## Work request:
Every line of the data below that holds the string "Azerbaijani" needs to be reported.

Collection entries
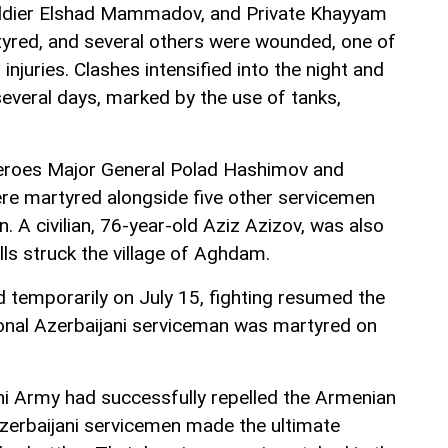
oldier Elshad Mammadov, and Private Khayyam
ed, and several others were wounded, one of
injuries. Clashes intensified into the night and
several days, marked by the use of tanks,
heroes Major General Polad Hashimov and
ere martyred alongside five other servicemen
n. A civilian, 76-year-old Aziz Azizov, was also
ls struck the village of Aghdam.
d temporarily on July 15, fighting resumed the
onal Azerbaijani serviceman was martyred on
ani Army had successfully repelled the Armenian
 Azerbaijani servicemen made the ultimate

## Exercise solution:
onal Azerbaijani serviceman was martyred on
 Azerbaijani servicemen made the ultimate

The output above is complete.